**WHAT IS BEING ASKED**
Please restate word for word the lines of the entries below from the one with "20℃ to -80℃." to the one with "satz 4 bleibt unberührt.", inclusive, and leave out every picture.

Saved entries
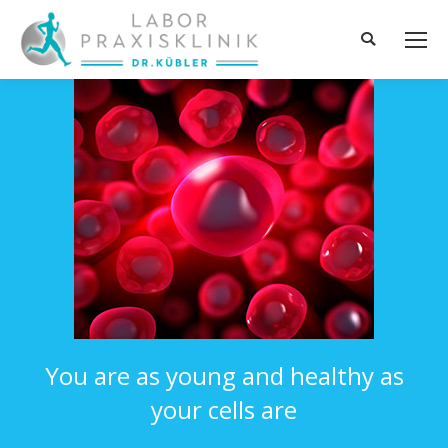
Search:
You are as young and healthy as
your cells are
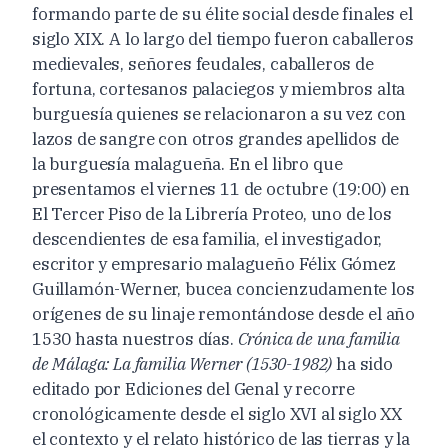
formando parte de su élite social desde finales el
siglo XIX. A lo largo del tiempo fueron caballeros
medievales, señores feudales, caballeros de
fortuna, cortesanos palaciegos y miembros alta
burguesía quienes se relacionaron a su vez con
lazos de sangre con otros grandes apellidos de
la burguesía malagueña. En el libro que
presentamos el viernes 11 de octubre (19:00) en
El Tercer Piso de la Librería Proteo, uno de los
descendientes de esa familia, el investigador,
escritor y empresario malagueño Félix Gómez
Guillamón-Werner, bucea concienzudamente los
orígenes de su linaje remontándose desde el año
1530 hasta nuestros días.
Crónica de una familia
de Málaga: La familia Werner (1530-1982)
ha sido
editado por Ediciones del Genal y recorre
cronológicamente desde el siglo XVI al siglo XX
el contexto y el relato histórico de las tierras y la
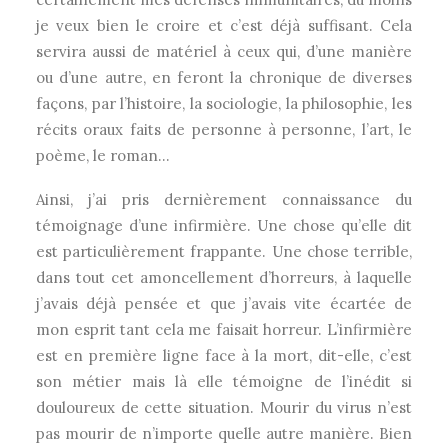
je veux bien le croire et c’est déjà suffisant. Cela
servira aussi de matériel à ceux qui, d’une manière
ou d’une autre, en feront la chronique de diverses
façons, par l’histoire, la sociologie, la philosophie, les
récits oraux faits de personne à personne, l’art, le
poème, le roman…
Ainsi, j’ai pris dernièrement connaissance du
témoignage d’une infirmière. Une chose qu’elle dit
est particulièrement frappante. Une chose terrible,
dans tout cet amoncellement d’horreurs, à laquelle
j’avais déjà pensée et que j’avais vite écartée de
mon esprit tant cela me faisait horreur. L’infirmière
est en première ligne face à la mort, dit-elle, c’est
son métier mais là elle témoigne de l’inédit si
douloureux de cette situation. Mourir du virus n’est
pas mourir de n’importe quelle autre manière. Bien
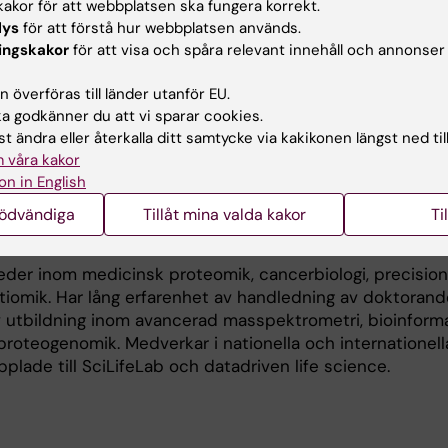
roteomik, genomik och andra multiomikdata
akor för att webbplatsen ska fungera korrekt.
terapirespons vid cancer
lys
för att förstå hur webbplatsen används.
tcancer och leukemier
ingskakor
för att visa och spåra relevant innehåll och annonser
 molekylära mekanismer för behandlingsresistens
stik och translationell cancerforskning
 överföras till länder utanför EU.
niska och nationella infrastrukturer för proteomik och
 godkänner du att vi sparar cookies.
n
t ändra eller återkalla ditt samtycke via kakikonen längst ned til
 våra kakor
on in English
ng
nödvändiga
Tillåt mina valda kakor
Ti
eder inom medicinsk proteomik, cancerbiologi, precisio
ltiomik. Har lång erfarenhet av handledning av doktoran
 utbildning inom avancerad masspektrometri, bioinform
 proteogenomik. Medverkar i nationella och internationell
opplade till SciLifeLab och datadriven life science.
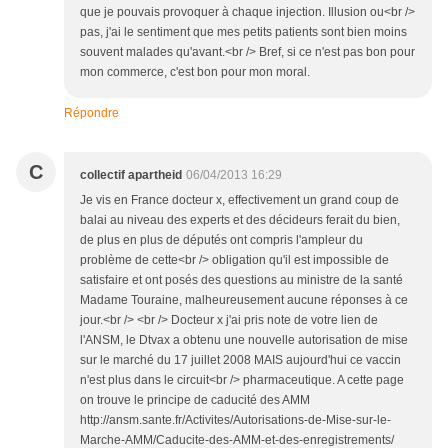
que je pouvais provoquer à chaque injection. Illusion ou<br />
pas, j'ai le sentiment que mes petits patients sont bien moins
souvent malades qu'avant.<br /> Bref, si ce n'est pas bon pour
mon commerce, c'est bon pour mon moral.
Répondre
C
collectif apartheid
06/04/2013 16:29
Je vis en France docteur x, effectivement un grand coup de
balai au niveau des experts et des décideurs ferait du bien,
de plus en plus de députés ont compris l'ampleur du
problème de cette<br /> obligation qu'il est impossible de
satisfaire et ont posés des questions au ministre de la santé
Madame Touraine, malheureusement aucune réponses à ce
jour.<br /> <br /> Docteur x j'ai pris note de votre lien de
l'ANSM, le Dtvax a obtenu une nouvelle autorisation de mise
sur le marché du 17 juillet 2008 MAIS aujourd'hui ce vaccin
n'est plus dans le circuit<br /> pharmaceutique. A cette page
on trouve le principe de caducité des AMM
http://ansm.sante.fr/Activites/Autorisations-de-Mise-sur-le-
Marche-AMM/Caducite-des-AMM-et-des-enregistrements/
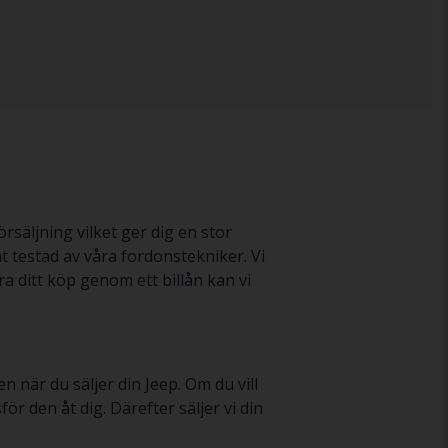
örsäljning vilket ger dig en stor
 testad av våra fordonstekniker. Vi
a ditt köp genom ett billån kan vi
n när du säljer din Jeep. Om du vill
r den åt dig. Därefter säljer vi din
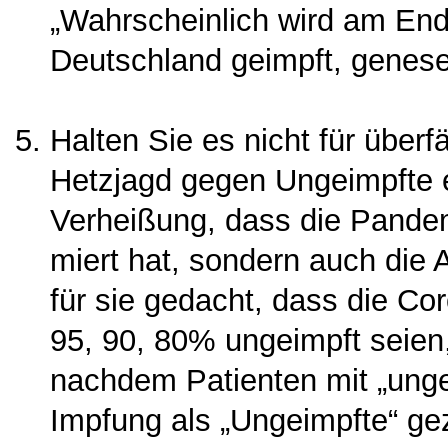
„Wahrscheinlich wird am Ende
Deutschland geimpft, genese
Halten Sie es nicht für überf
Hetzjagd gegen Ungeimpfte e
Verheißung, dass die Pandemi
miert hat, sondern auch die 
für sie gedacht, dass die C
95, 90, 80% ungeimpft seien,
nachdem Patienten mit „ungek
Impfung als „Ungeimpfte“ ge­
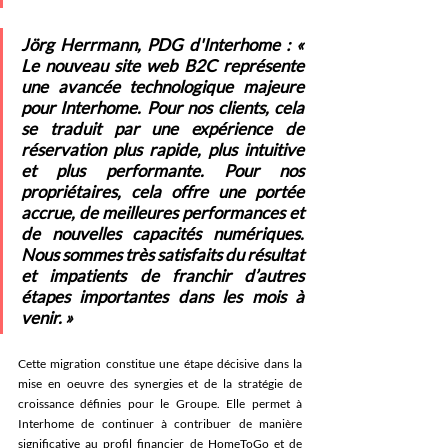
Jörg Herrmann, PDG d'Interhome : 
« 
Le nouveau site web B2C représente 
une avancée technologique majeure 
pour Interhome. Pour nos clients, cela 
se traduit par une expérience de 
réservation plus rapide, plus intuitive 
et plus performante. Pour nos 
propriétaires, cela offre une portée 
accrue, de meilleures performances et 
de nouvelles capacités numériques. 
Nous sommes très satisfaits du résultat 
et impatients de franchir d’autres 
étapes importantes dans les mois à 
venir. » 
Cette migration constitue une étape décisive dans la 
mise en oeuvre des synergies et de la stratégie de 
croissance définies pour le Groupe. Elle permet à 
Interhome de continuer à contribuer de manière 
significative au profil financier de HomeToGo et de 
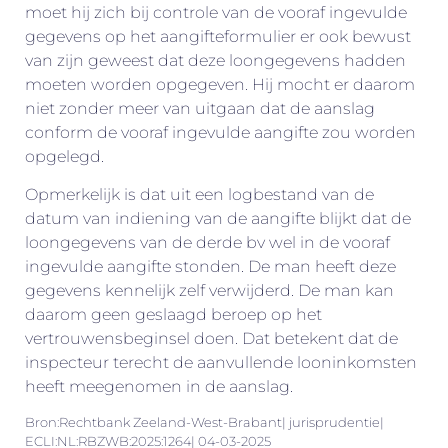
moet hij zich bij controle van de vooraf ingevulde
gegevens op het aangifteformulier er ook bewust
van zijn geweest dat deze loongegevens hadden
moeten worden opgegeven. Hij mocht er daarom
niet zonder meer van uitgaan dat de aanslag
conform de vooraf ingevulde aangifte zou worden
opgelegd.
Opmerkelijk is dat uit een logbestand van de
datum van indiening van de aangifte blijkt dat de
loongegevens van de derde bv wel in de vooraf
ingevulde aangifte stonden. De man heeft deze
gegevens kennelijk zelf verwijderd. De man kan
daarom geen geslaagd beroep op het
vertrouwensbeginsel doen. Dat betekent dat de
inspecteur terecht de aanvullende looninkomsten
heeft meegenomen in de aanslag.
Bron:Rechtbank Zeeland-West-Brabant| jurisprudentie|
ECLI:NL:RBZWB:2025:1264| 04-03-2025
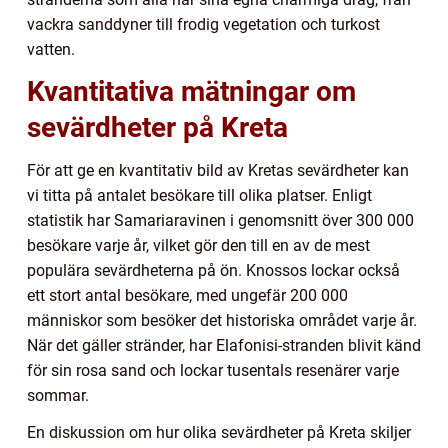
vackra sanddyner till frodig vegetation och turkost
vatten.
Kvantitativa mätningar om
sevärdheter på Kreta
För att ge en kvantitativ bild av Kretas sevärdheter kan
vi titta på antalet besökare till olika platser. Enligt
statistik har Samariaravinen i genomsnitt över 300 000
besökare varje år, vilket gör den till en av de mest
populära sevärdheterna på ön. Knossos lockar också
ett stort antal besökare, med ungefär 200 000
människor som besöker det historiska området varje år.
När det gäller stränder, har Elafonisi-stranden blivit känd
för sin rosa sand och lockar tusentals resenärer varje
sommar.
En diskussion om hur olika sevärdheter på Kreta skiljer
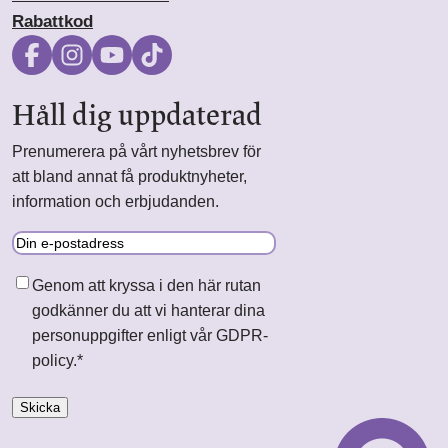
Rabattkod
Håll dig uppdaterad
Prenumerera på vårt nyhetsbrev för
att bland annat få produktnyheter,
information och erbjudanden.
E-
post
Samtycke
*
Genom att kryssa i den här rutan
godkänner du att vi hanterar dina
personuppgifter enligt vår GDPR-
policy.
*
Skicka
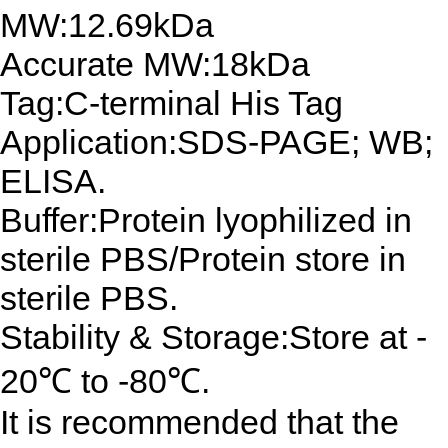
MW:12.69kDa
Accurate MW:18kDa
Tag:C-terminal His Tag
Application:SDS-PAGE; WB;
ELISA.
Buffer:Protein lyophilized in
sterile PBS/Protein store in
sterile PBS.
Stability & Storage:Store at -
20℃ to -80℃.
It is recommended that the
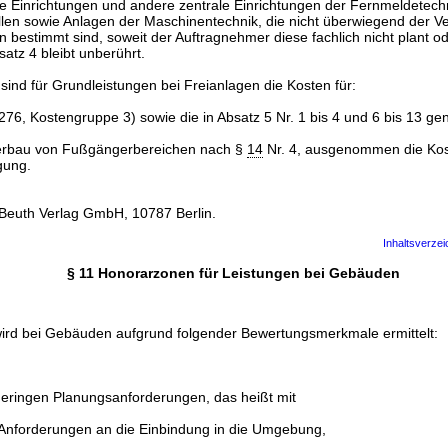
e Einrichtungen und andere zentrale Einrichtungen der Fernmeldetechn
llen sowie Anlagen der Maschinentechnik, die nicht überwiegend der V
bestimmt sind, soweit der Auftragnehmer diese fachlich nicht plant od
satz 4 bleibt unberührt.
sind für Grundleistungen bei Freianlagen die Kosten für:
6, Kostengruppe 3) sowie die in Absatz 5 Nr. 1 bis 4 und 6 bis 13 ge
erbau von Fußgängerbereichen nach §
14
Nr. 4, ausgenommen die Kost
gung.
Beuth Verlag GmbH, 10787 Berlin.
Inhaltsverzei
§ 11 Honorarzonen für Leistungen bei Gebäuden
ird bei Gebäuden aufgrund folgender Bewertungsmerkmale ermittelt:
eringen Planungsanforderungen, das heißt mit
 Anforderungen an die Einbindung in die Umgebung,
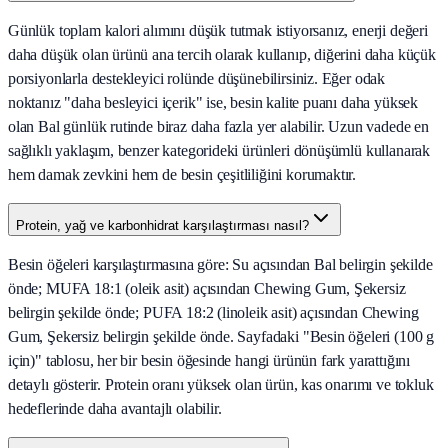
Günlük toplam kalori alımını düşük tutmak istiyorsanız, enerji değeri
daha düşük olan ürünü ana tercih olarak kullanıp, diğerini daha küçük
porsiyonlarla destekleyici rolünde düşünebilirsiniz. Eğer odak
noktanız "daha besleyici içerik" ise, besin kalite puanı daha yüksek
olan Bal günlük rutinde biraz daha fazla yer alabilir. Uzun vadede en
sağlıklı yaklaşım, benzer kategorideki ürünleri dönüşümlü kullanarak
hem damak zevkini hem de besin çeşitliliğini korumaktır.
Protein, yağ ve karbonhidrat karşılaştırması nasıl?
Besin öğeleri karşılaştırmasına göre: Su açısından Bal belirgin şekilde
önde; MUFA 18:1 (oleik asit) açısından Chewing Gum, Şekersiz
belirgin şekilde önde; PUFA 18:2 (linoleik asit) açısından Chewing
Gum, Şekersiz belirgin şekilde önde. Sayfadaki "Besin öğeleri (100 g
için)" tablosu, her bir besin öğesinde hangi ürünün fark yarattığını
detaylı gösterir. Protein oranı yüksek olan ürün, kas onarımı ve tokluk
hedeflerinde daha avantajlı olabilir.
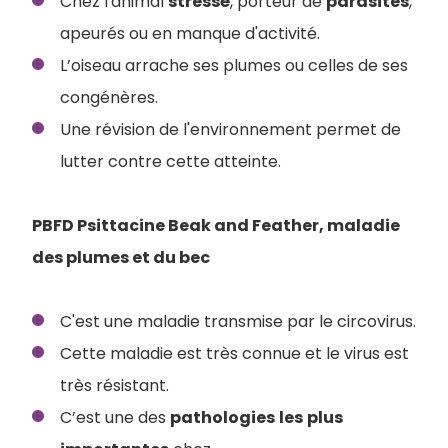
Chez l'animal
stressé
, porteur de
parasites
,
apeurés ou en manque d'activité.
L’oiseau arrache ses plumes ou celles de ses
congénères.
Une révision de l'environnement permet de
lutter contre cette atteinte.
PBFD Psittacine Beak and Feather, maladie
des plumes et du bec
C'est une maladie transmise par le circovirus.
Cette maladie est très connue et le virus est
très résistant.
C’est une des
pathologies
les
plus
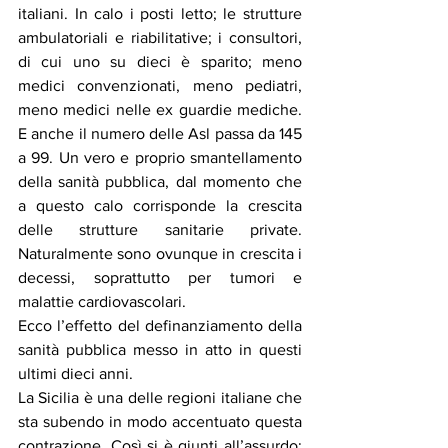
italiani. In calo i posti letto; le strutture 
ambulatoriali e riabilitative; i consultori, 
di cui uno su dieci è sparito; meno 
medici convenzionati, meno pediatri, 
meno medici nelle ex guardie mediche. 
E anche il numero delle Asl passa da 145 
a 99. Un vero e proprio smantellamento 
della sanità pubblica, dal momento che 
a questo calo corrisponde la crescita 
delle strutture sanitarie private. 
Naturalmente sono ovunque in crescita i 
decessi, soprattutto per tumori e 
malattie cardiovascolari.
Ecco l’effetto del definanziamento della 
sanità pubblica messo in atto in questi 
ultimi dieci anni.
La Sicilia è una delle regioni italiane che 
sta subendo in modo accentuato questa 
contrazione. Così si è giunti all’assurdo: 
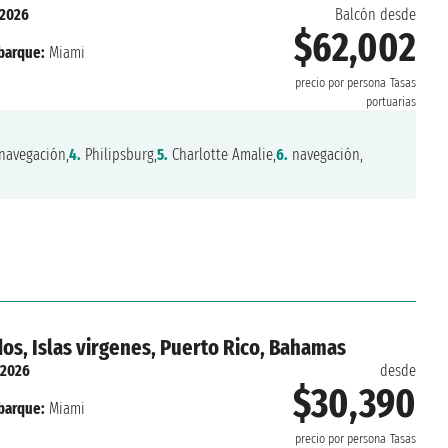
 2026
Balcón desde
$62,002
arque:
Miami
precio por persona
Tasas
portuarias
navegación,
4.
Philipsburg,
5.
Charlotte Amalie,
6.
navegación,
dos, Islas virgenes, Puerto Rico, Bahamas
 2026
desde
$30,390
arque:
Miami
precio por persona
Tasas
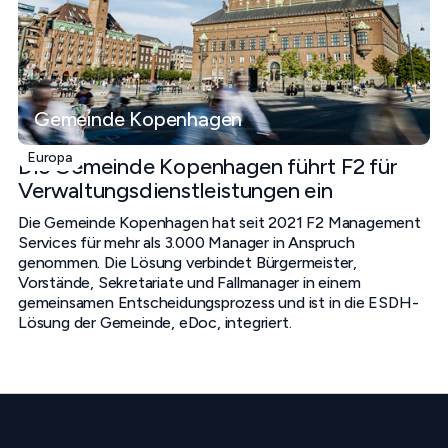
Gemeinde Kopenhagen
Europa
Die Gemeinde Kopenhagen führt F2 für
Verwaltungsdienstleistungen ein
Die Gemeinde Kopenhagen hat seit 2021 F2 Management
Services für mehr als 3.000 Manager in Anspruch
genommen. Die Lösung verbindet Bürgermeister,
Vorstände, Sekretariate und Fallmanager in einem
gemeinsamen Entscheidungsprozess und ist in die ESDH-
Lösung der Gemeinde, eDoc, integriert.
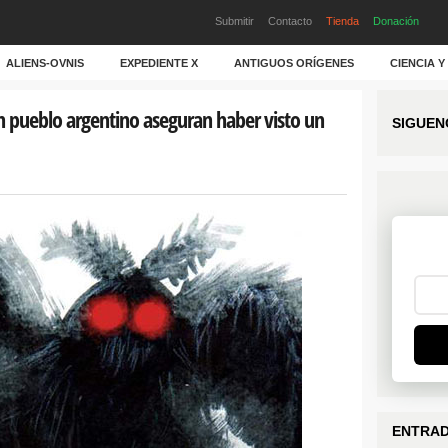
Submitir
Contacto
Tienda
Donación
ALIENS-OVNIS
EXPEDIENTE X
ANTIGUOS ORÍGENES
CIENCIA 
n pueblo argentino aseguran haber visto un
SIGUEN
ENTRAD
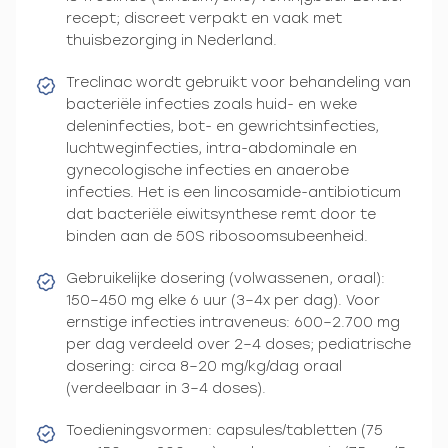
recept; discreet verpakt en vaak met
thuisbezorging in Nederland.
Treclinac wordt gebruikt voor behandeling van
bacteriële infecties zoals huid- en weke
deleninfecties, bot- en gewrichtsinfecties,
luchtweginfecties, intra-abdominale en
gynecologische infecties en anaerobe
infecties. Het is een lincosamide-antibioticum
dat bacteriële eiwitsynthese remt door te
binden aan de 50S ribosoomsubeenheid.
Gebruikelijke dosering (volwassenen, oraal):
150–450 mg elke 6 uur (3–4x per dag). Voor
ernstige infecties intraveneus: 600–2.700 mg
per dag verdeeld over 2–4 doses; pediatrische
dosering: circa 8–20 mg/kg/dag oraal
(verdeelbaar in 3–4 doses).
Toedieningsvormen: capsules/tabletten (75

**TASK OUTPUT**
20℃ to -80℃.
It is recommended that the
e Einrichtungen und andere zentrale Einrichtungen der Fernmeldetechn
llen sowie Anlagen der Maschinentechnik, die nicht überwiegend der V
bestimmt sind, soweit der Auftragnehmer diese fachlich nicht plant od
satz 4 bleibt unberührt.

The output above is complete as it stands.